The problem CR3SC3NDO solves
Are you a music addict? Obviously you are, who isn’t. Remember being hooked to music visualisers that simulates not only your sense of hearing but also your sense of sight.
Music visualizers have been a familiar sight on computers for a while. They are essentially animated imagery synchronized with whatever musical selection being played, and changes with every song.
A great variety of instruments come together to create the 3 minute song you vibe to. But, have you ever wished to absorb every independent piece of the song, individually, all at the same time?
There exists no music visualiser which animates on the basis of the instruments comprising a song, hence, not conveying the role each instrument plays in conveying the true essence of the song. Usually it is not implemented so far as the composers don’t make their individual instrumental tracks publicly accessible. Also, separating instrumental tracks from a composed music piece is a state-of-art ML problem and attempting to animate them manually is a tedious task. This is where we come to action and automate this entire process.
Added to all this fun, what if this whole setup went to the next dimension? A VR based implementation of such an audio visualiser would make it no less than a musical concert. A lot of VR videos have been made where objects move around the space randomly or in a very precise manner. But a virtual space where you see stuff animating on the instruments of your music would make you feel like the song has come to life.
Challenges we ran into
- For intuitive music visualization, we wanted to animate using particular instruments from a song. But stem files (audio files) of the constituent instruments weren't available in most cases. To solve this problem, we used a state-of-the-art Machine Leaning model that separates the song into its constituent instruments.

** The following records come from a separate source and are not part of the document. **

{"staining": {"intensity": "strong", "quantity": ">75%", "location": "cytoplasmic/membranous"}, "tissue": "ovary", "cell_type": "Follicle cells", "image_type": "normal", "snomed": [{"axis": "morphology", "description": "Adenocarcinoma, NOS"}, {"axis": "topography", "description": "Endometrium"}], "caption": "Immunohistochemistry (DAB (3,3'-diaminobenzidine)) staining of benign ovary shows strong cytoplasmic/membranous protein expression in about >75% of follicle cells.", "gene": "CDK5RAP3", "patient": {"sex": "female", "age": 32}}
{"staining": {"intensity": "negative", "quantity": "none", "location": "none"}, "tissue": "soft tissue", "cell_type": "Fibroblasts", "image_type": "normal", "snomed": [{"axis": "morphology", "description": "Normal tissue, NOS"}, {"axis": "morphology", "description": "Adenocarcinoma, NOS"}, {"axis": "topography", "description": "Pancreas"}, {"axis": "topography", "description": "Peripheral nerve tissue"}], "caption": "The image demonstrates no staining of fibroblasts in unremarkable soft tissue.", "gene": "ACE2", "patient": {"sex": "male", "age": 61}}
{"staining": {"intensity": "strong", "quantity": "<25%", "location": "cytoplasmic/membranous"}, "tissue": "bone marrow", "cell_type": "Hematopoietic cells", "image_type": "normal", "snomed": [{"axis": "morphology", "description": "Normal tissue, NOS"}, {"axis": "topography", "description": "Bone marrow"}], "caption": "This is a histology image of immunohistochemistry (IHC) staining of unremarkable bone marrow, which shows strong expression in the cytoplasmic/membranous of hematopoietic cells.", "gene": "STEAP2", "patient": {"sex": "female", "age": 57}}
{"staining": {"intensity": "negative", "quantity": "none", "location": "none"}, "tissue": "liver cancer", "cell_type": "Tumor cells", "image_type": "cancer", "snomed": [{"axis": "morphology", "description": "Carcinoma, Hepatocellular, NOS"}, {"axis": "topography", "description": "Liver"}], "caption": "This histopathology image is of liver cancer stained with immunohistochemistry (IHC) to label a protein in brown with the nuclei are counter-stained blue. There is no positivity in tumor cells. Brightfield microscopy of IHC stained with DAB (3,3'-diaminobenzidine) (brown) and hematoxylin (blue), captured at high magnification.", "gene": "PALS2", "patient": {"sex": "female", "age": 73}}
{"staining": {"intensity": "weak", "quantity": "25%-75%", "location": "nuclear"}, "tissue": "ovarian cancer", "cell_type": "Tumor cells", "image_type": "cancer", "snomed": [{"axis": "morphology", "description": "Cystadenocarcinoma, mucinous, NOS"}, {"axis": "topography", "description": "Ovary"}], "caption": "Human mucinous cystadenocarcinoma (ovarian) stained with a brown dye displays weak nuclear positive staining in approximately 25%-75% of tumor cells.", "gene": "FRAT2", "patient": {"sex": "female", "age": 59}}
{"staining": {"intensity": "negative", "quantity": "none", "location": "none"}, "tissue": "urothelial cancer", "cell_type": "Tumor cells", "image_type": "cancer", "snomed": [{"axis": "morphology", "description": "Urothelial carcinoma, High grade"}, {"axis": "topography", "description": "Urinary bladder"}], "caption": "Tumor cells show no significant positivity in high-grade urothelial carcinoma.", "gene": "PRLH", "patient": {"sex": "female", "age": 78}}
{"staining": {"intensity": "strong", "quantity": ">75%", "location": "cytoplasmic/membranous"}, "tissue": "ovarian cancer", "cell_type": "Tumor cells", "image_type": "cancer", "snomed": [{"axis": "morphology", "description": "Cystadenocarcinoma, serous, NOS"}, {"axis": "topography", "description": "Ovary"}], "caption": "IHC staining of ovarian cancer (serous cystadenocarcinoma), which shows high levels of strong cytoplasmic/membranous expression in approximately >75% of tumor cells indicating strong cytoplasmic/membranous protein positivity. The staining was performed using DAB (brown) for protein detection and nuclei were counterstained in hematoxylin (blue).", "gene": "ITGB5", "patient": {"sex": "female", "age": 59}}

- The instrument stems generated are not very clear. This leads to stuttering in animations later. We solved this by resampling the audio, and calculating root mean square amplitude values for every 60th part of a second.
- The next challenge was to generate an animated video with animations that react to the song. But in almost all graphic processing libraries we tried, the audio and animation were not in sync because videos generally have about 60 frames per second whereas audio files have a sample rate of about 44.1 kHz. We solved this by resampling the audio files to the target frame per second and then rendering the video frame by frame. We used the language called Processing for doing this.
- Processing does not come with a GUI, which is essential for generating 360-degree music video templates. This problem led us to switch to Blender for 360-degree videos and use python scripts in Blender to generate the animations.
- All tasks in our workflow are computationally intensive and take about 10 minutes to process. This problem leads to a complex backend for our website.
- Rendering videos is a computationally intensive task and also requires high throughput. Hence our backend is hosted on a GPU powered virtual machine.